The line bearing "The PC keyboard", together with all lines after it to the end of the material, should be repeated exactly; leave out everything else.

• • •

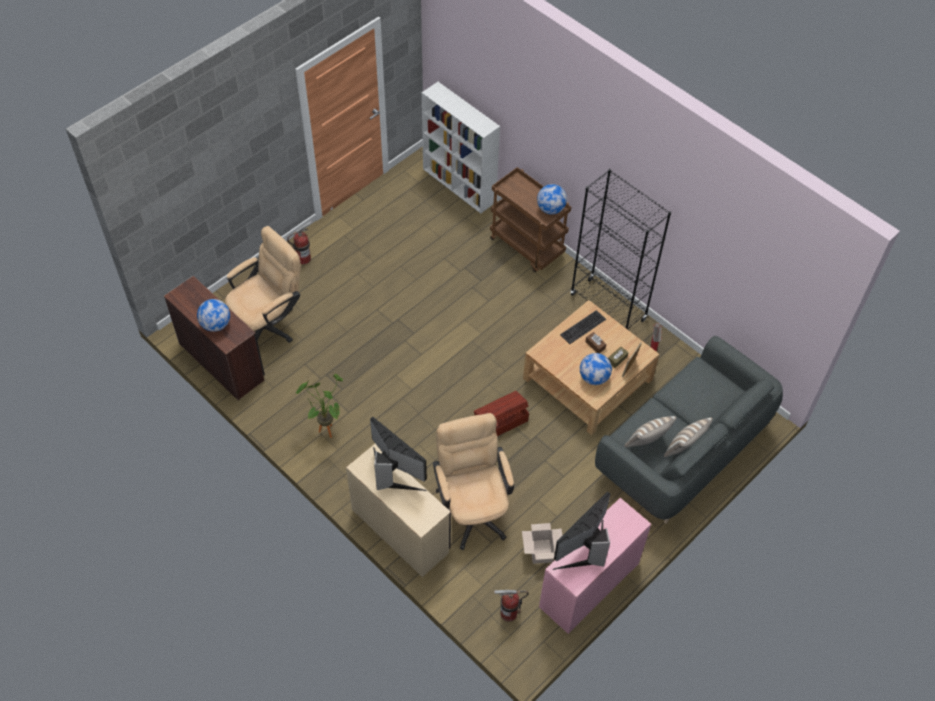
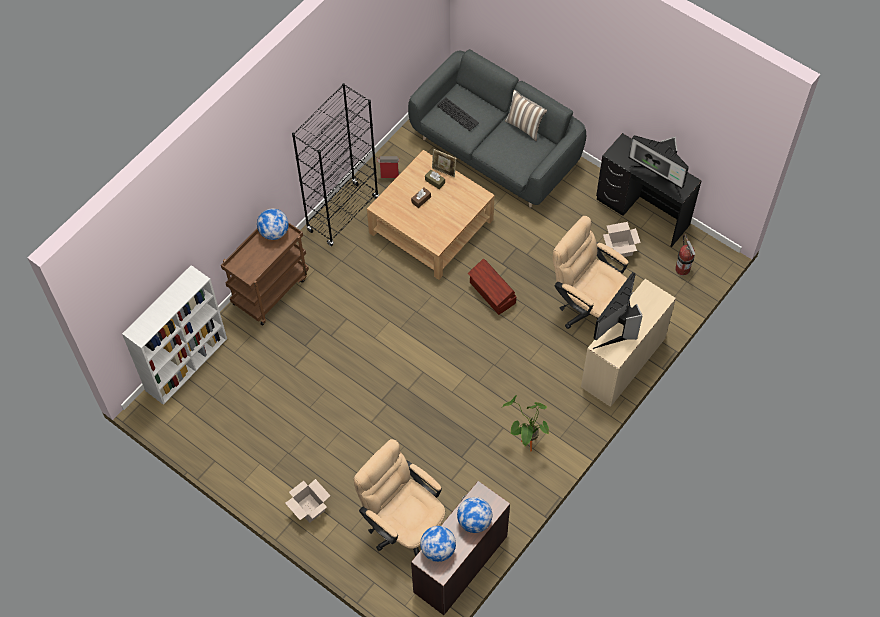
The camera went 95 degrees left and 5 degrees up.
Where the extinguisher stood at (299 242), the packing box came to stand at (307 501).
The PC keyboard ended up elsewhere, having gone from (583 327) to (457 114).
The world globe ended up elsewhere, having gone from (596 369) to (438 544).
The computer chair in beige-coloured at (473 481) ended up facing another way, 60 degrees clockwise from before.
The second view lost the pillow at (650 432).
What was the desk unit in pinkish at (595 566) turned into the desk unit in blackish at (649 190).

• • •

Solution below:
The PC keyboard ended up elsewhere, having gone from (583 327) to (457 114).
The world globe ended up elsewhere, having gone from (596 369) to (438 544).
The computer chair in beige-coloured at (473 481) ended up facing another way, 60 degrees clockwise from before.
The second view lost the pillow at (650 432).
What was the desk unit in pinkish at (595 566) turned into the desk unit in blackish at (649 190).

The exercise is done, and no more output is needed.